Il 9 agosto un tribunale del Cairo ha rinviato per l’ennesima volta, al 6 settembre, il processo nei confronti di Mahmoud Abu Zeid, conosciuto come Shawkan.
Shakwan è detenuto nel complesso penitenziario di Tora, a sud del Cairo, dal 14 agosto 2013.
Quel giorno, le forze di sicurezza dispersero con estrema violenza il sit-in della Fratellanza musulmana in piazza Rabaa al-Adaweya, uccidendo oltre 600 persone, in uno dei giorni più bui della storia recente dell’Egitto. E quel giorno Shawkan era lì, a scattare foto per conto dell’agenzia londinese Demotix.
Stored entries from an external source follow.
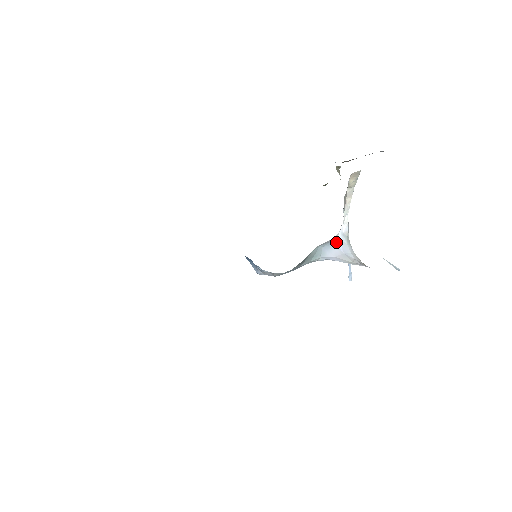
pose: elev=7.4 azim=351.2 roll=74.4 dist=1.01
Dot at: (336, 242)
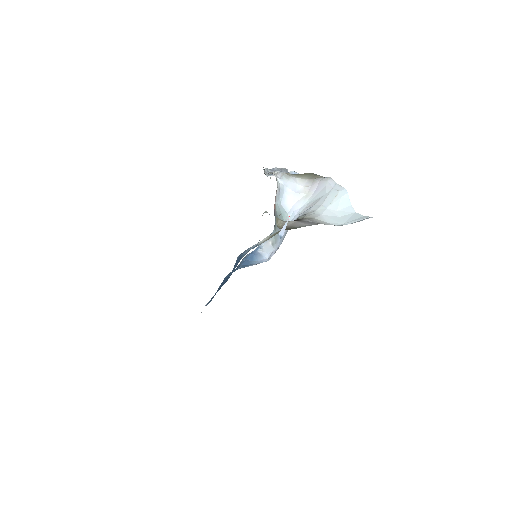
Dot at: (283, 190)
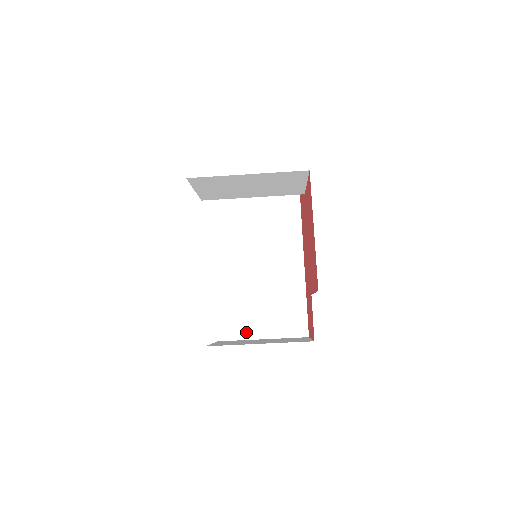
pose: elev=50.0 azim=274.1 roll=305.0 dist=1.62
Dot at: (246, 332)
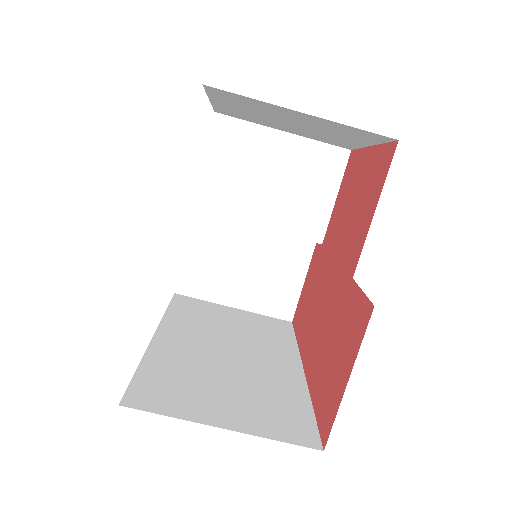
Dot at: (188, 409)
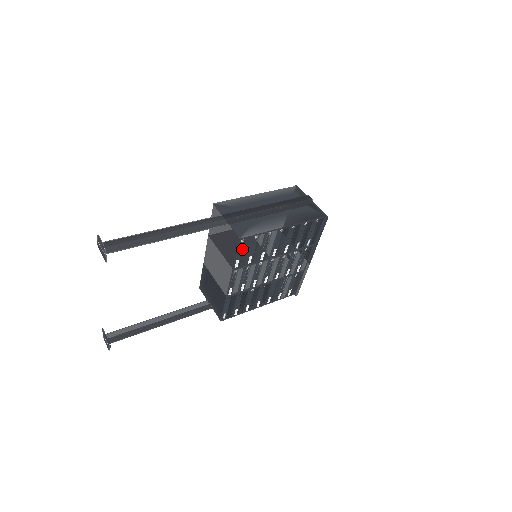
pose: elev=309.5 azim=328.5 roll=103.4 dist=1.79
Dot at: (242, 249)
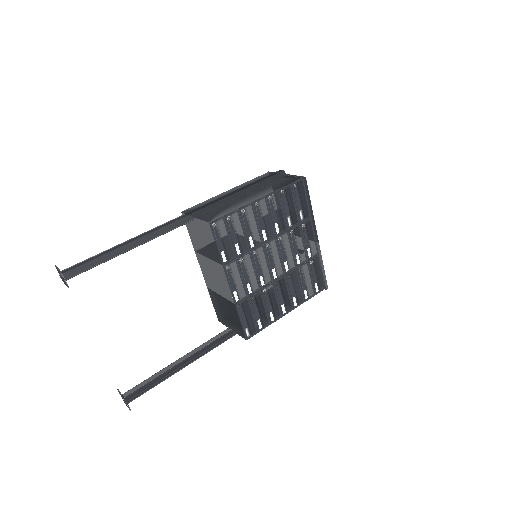
Dot at: (220, 237)
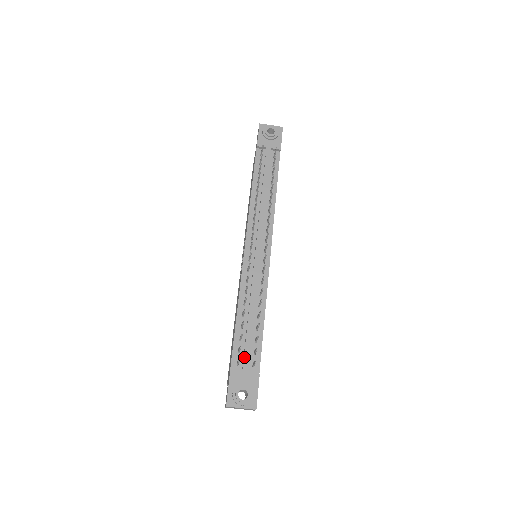
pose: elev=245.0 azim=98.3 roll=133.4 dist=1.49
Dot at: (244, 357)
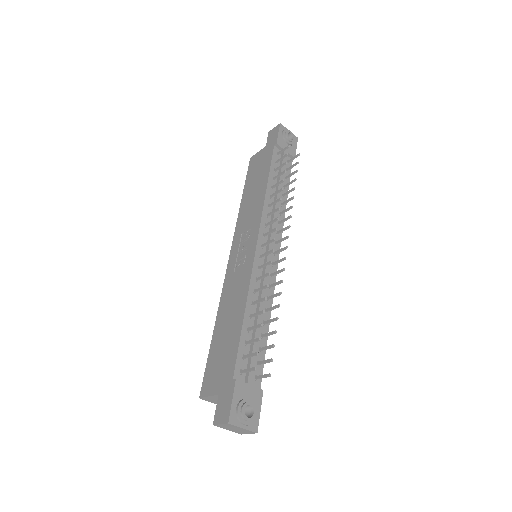
Dot at: (250, 366)
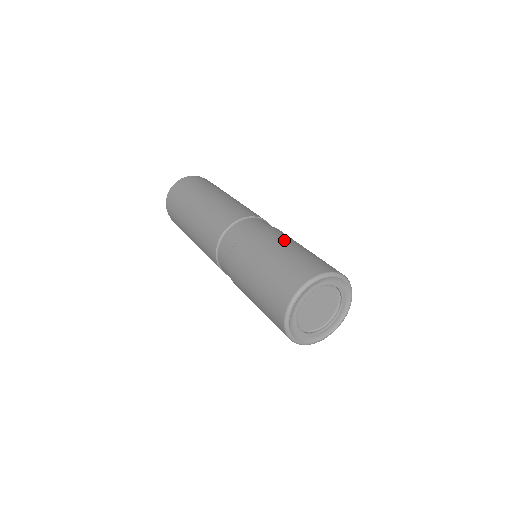
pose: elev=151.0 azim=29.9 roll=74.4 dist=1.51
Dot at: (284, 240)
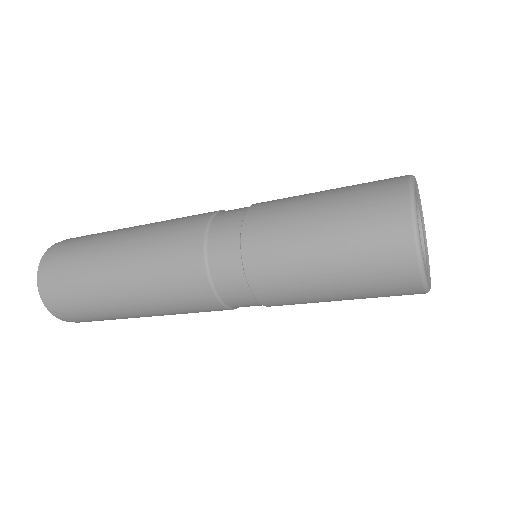
Dot at: occluded
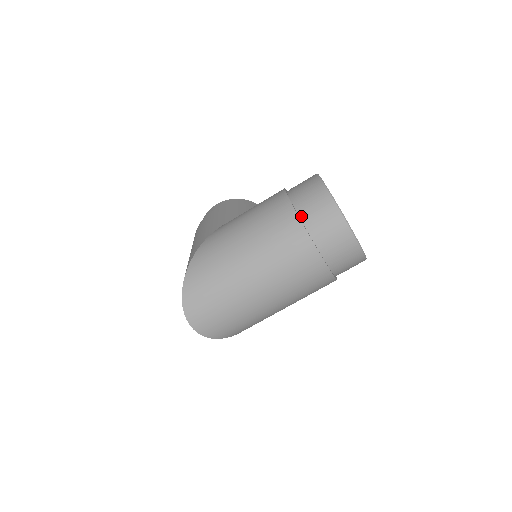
Il giornalismo non è un reato.
Ma al Cairo la pensano diversamente. Shawkan è infatti accusato di “adesione a un’organizzazione criminale”, “omicidio”, “tentato omicidio”, “partecipazione a un raduno a scopo di intimidazione, per creare terrore e mettere a rischio vite umane”, “ostacolo ai servizi pubblici”, “tentativo di rovesciare il governo attraverso l’uso della forza e della violenza, l’esibizione della forza e la minaccia della violenza”, “resistenza a pubblico ufficiale”, “ostacolo all’applicazione della legge” e “disturbo alla quiete pubblica”.
Se riconosciuto colpevole rischia la pena di morte.
Le condizioni di salute di Shawkan, che in prigione ha contratto l’epatite C, non sono buone ma per una ventina di volte le autorità egiziane hanno respinto le richieste di scarcerazione per motivi di salute.
Il 6 settembre, quando si terrà la nuova udienza, Shawkan sarà in carcere da tre anni e tre settimane, ben oltre il limite di due anni previsto dall’articolo 143 del codice di procedura penale per i reati più gravi.